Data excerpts
════════════════════

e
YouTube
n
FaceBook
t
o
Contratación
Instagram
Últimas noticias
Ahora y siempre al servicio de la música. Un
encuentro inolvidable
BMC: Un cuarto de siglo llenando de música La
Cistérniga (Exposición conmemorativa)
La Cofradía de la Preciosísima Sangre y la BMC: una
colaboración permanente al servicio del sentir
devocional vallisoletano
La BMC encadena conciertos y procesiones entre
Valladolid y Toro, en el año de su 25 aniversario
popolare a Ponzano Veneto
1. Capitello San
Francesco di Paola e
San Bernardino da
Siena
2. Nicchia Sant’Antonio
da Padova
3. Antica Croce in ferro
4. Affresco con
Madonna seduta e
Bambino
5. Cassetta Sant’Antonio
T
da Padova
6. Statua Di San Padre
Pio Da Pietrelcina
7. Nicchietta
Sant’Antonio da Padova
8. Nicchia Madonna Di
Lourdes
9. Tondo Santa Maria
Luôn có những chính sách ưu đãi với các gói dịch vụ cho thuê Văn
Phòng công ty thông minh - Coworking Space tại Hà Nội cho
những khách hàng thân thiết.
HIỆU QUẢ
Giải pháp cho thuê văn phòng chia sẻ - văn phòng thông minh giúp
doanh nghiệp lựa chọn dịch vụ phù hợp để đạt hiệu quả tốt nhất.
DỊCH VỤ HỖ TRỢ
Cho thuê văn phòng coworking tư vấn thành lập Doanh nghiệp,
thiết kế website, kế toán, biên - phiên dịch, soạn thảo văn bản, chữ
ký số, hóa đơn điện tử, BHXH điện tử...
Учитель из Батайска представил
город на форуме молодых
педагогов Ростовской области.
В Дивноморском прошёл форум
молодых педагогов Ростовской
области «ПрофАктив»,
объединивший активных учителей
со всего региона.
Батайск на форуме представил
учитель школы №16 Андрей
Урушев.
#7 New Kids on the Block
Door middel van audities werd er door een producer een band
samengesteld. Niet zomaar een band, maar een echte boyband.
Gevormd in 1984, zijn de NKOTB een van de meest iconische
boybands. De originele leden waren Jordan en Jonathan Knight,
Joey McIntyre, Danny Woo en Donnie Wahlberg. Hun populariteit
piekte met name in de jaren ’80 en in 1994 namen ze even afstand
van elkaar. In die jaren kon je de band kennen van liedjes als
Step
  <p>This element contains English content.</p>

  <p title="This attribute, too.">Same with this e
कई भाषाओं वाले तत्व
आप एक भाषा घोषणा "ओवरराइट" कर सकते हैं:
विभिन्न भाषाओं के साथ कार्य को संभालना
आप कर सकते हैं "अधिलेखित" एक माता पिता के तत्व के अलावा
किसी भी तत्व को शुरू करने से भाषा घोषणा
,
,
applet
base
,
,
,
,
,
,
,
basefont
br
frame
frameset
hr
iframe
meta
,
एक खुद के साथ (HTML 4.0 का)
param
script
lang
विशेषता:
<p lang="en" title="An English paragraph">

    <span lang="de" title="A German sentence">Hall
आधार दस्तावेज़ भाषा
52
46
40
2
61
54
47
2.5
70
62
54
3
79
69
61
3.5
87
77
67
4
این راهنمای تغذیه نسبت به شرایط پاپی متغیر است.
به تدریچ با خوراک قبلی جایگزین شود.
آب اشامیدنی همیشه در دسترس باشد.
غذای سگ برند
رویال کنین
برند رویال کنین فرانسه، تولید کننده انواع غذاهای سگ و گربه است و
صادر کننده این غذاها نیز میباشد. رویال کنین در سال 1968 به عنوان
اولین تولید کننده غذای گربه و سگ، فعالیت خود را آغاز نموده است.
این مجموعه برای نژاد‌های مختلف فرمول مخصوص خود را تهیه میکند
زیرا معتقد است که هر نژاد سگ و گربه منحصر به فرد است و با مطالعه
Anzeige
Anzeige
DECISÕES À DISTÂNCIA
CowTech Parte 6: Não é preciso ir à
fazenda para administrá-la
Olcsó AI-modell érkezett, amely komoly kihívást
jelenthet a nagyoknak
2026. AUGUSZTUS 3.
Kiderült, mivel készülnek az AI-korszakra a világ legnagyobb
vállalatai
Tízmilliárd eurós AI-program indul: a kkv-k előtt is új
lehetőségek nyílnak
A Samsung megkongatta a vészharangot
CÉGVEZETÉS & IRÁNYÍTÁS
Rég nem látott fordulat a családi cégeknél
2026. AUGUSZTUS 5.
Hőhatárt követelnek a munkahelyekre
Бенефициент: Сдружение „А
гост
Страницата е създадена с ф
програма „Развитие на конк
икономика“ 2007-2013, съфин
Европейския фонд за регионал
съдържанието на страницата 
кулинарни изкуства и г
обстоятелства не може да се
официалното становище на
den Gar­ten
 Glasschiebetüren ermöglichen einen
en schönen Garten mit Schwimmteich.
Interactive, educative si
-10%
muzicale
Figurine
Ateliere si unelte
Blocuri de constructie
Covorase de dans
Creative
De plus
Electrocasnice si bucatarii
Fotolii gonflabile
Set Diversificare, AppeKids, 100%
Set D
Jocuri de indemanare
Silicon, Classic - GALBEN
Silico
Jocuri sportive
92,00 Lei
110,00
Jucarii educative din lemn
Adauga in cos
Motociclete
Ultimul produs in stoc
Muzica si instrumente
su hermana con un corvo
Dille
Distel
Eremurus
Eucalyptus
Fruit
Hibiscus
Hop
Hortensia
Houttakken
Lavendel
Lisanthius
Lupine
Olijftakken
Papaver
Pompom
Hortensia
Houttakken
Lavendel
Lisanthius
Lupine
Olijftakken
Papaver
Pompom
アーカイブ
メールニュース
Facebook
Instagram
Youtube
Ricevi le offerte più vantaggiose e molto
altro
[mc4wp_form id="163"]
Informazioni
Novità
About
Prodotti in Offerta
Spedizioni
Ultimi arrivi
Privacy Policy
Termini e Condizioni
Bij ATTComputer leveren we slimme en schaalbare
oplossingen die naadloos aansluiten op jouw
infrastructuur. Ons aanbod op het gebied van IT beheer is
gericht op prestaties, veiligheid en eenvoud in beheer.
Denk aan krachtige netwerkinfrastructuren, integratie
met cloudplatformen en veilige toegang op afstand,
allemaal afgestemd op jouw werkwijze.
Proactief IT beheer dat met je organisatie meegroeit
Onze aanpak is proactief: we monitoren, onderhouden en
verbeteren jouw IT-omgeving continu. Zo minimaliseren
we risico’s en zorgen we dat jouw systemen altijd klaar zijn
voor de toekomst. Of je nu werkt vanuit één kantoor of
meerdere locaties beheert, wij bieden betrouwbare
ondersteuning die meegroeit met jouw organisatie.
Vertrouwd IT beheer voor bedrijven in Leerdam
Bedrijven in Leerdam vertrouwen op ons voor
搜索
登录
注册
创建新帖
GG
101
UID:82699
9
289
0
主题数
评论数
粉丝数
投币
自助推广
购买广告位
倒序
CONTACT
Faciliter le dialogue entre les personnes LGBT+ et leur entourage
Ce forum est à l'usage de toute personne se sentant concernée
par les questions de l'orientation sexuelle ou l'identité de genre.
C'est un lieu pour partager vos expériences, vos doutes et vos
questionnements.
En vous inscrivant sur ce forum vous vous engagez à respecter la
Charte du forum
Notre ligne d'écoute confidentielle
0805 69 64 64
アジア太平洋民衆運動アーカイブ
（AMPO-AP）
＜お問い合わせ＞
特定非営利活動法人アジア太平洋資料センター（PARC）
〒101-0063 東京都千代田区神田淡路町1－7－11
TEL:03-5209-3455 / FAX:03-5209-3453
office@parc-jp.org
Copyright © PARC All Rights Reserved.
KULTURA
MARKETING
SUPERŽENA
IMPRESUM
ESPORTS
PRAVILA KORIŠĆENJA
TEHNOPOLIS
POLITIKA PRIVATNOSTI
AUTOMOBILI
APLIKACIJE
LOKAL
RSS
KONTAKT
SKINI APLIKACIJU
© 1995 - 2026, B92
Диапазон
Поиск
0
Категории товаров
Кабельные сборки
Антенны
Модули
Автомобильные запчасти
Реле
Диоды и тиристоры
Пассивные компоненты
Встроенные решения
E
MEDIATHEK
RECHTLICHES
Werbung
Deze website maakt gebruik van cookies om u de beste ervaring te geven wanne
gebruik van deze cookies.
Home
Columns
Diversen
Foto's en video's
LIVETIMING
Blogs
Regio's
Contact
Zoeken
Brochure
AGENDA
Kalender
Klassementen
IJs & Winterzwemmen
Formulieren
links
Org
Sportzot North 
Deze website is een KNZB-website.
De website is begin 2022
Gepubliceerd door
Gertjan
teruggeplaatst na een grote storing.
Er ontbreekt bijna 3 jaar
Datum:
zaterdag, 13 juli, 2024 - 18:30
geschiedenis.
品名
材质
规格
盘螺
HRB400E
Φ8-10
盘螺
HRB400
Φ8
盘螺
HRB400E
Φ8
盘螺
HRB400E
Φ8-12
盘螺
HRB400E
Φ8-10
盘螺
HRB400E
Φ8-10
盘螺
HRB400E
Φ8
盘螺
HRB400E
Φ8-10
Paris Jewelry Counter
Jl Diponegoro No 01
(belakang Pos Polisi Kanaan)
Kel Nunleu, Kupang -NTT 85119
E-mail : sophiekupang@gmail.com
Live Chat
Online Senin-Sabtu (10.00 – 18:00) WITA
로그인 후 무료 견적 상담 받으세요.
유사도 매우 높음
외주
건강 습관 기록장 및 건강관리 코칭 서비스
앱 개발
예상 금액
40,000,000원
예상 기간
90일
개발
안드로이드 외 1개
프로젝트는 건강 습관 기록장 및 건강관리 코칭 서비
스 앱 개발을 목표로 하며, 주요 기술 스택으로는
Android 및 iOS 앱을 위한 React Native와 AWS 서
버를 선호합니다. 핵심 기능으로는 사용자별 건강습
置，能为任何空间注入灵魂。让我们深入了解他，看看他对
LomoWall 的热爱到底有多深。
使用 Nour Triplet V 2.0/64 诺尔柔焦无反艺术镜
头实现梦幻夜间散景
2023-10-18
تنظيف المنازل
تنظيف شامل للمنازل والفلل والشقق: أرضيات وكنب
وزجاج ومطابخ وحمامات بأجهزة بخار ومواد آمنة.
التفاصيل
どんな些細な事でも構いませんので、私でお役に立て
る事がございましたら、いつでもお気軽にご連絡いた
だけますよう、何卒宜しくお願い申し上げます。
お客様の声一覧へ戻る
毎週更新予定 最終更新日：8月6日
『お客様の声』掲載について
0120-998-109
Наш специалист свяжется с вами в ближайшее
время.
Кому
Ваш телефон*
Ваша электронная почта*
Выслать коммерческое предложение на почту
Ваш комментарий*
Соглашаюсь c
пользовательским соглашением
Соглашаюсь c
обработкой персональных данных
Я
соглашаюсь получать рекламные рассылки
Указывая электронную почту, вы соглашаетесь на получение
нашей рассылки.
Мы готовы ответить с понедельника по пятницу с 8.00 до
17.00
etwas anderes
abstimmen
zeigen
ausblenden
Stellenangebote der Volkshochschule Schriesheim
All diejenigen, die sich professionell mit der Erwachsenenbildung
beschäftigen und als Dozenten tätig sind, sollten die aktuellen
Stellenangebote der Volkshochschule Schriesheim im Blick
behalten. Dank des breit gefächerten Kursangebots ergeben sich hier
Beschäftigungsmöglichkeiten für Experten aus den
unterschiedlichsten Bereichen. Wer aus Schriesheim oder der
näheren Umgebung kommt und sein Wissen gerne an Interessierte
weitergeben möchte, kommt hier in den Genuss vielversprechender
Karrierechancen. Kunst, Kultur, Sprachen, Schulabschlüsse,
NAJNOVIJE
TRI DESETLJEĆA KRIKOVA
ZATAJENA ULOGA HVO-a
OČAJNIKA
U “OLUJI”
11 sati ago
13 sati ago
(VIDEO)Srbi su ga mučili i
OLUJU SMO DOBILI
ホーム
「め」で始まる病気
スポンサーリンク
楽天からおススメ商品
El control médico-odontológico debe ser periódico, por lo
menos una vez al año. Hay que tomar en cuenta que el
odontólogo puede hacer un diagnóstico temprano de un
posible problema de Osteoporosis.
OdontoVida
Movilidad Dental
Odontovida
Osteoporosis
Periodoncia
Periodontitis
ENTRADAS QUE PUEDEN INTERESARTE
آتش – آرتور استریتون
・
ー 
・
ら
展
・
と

════════════════════

REQUIRED ACTION → The string "почту" may appear in the lines of the records above. State how many lines contain it, with no other words.

EXERCISE RESULT → 2